## ACTION ITEM
Look for "from" in each line of the records, and copy the lines that have it.

....

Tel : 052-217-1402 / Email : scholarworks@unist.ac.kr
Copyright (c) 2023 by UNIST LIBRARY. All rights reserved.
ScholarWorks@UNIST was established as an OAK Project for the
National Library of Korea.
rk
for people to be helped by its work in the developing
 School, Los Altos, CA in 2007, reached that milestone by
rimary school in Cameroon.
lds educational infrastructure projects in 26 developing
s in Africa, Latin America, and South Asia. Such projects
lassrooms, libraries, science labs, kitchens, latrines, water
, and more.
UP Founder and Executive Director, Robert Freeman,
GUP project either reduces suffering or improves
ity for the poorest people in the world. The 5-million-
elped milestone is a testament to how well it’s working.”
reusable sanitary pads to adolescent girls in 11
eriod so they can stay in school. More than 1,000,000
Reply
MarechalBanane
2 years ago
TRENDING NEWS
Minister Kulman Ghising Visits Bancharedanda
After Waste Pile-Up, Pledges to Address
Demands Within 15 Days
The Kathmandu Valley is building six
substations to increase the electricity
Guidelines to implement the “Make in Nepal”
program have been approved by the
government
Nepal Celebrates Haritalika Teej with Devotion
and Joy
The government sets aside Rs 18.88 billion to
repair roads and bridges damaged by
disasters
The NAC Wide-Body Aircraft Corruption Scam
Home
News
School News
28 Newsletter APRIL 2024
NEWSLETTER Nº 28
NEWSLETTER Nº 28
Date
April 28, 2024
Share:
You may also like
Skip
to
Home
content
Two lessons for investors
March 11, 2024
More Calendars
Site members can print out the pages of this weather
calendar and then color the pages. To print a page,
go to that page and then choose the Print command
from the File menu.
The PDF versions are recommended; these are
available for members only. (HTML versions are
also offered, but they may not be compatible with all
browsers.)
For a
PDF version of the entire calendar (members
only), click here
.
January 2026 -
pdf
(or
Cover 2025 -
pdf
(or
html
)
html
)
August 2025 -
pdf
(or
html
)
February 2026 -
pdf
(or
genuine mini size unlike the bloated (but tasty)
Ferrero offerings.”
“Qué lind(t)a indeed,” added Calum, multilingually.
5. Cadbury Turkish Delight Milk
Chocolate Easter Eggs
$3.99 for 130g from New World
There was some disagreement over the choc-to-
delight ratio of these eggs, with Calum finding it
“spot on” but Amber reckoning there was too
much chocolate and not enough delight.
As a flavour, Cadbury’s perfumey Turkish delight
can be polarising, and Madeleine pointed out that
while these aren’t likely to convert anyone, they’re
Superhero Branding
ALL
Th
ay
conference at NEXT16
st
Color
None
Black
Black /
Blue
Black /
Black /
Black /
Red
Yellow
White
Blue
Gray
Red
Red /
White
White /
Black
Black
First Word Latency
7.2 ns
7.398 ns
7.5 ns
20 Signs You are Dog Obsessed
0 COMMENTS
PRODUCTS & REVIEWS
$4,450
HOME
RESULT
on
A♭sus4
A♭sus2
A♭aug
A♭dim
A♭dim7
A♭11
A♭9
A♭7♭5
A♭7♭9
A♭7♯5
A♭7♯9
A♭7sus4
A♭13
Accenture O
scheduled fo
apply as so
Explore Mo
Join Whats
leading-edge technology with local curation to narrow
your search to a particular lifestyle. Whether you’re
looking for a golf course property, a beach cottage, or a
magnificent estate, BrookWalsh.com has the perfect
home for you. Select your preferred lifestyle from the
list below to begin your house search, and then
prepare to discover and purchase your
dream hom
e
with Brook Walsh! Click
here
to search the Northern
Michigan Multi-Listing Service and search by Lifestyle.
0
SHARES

....

## OUTPUT
from the File menu.
$3.99 for 130g from New World
home for you. Select your preferred lifestyle from the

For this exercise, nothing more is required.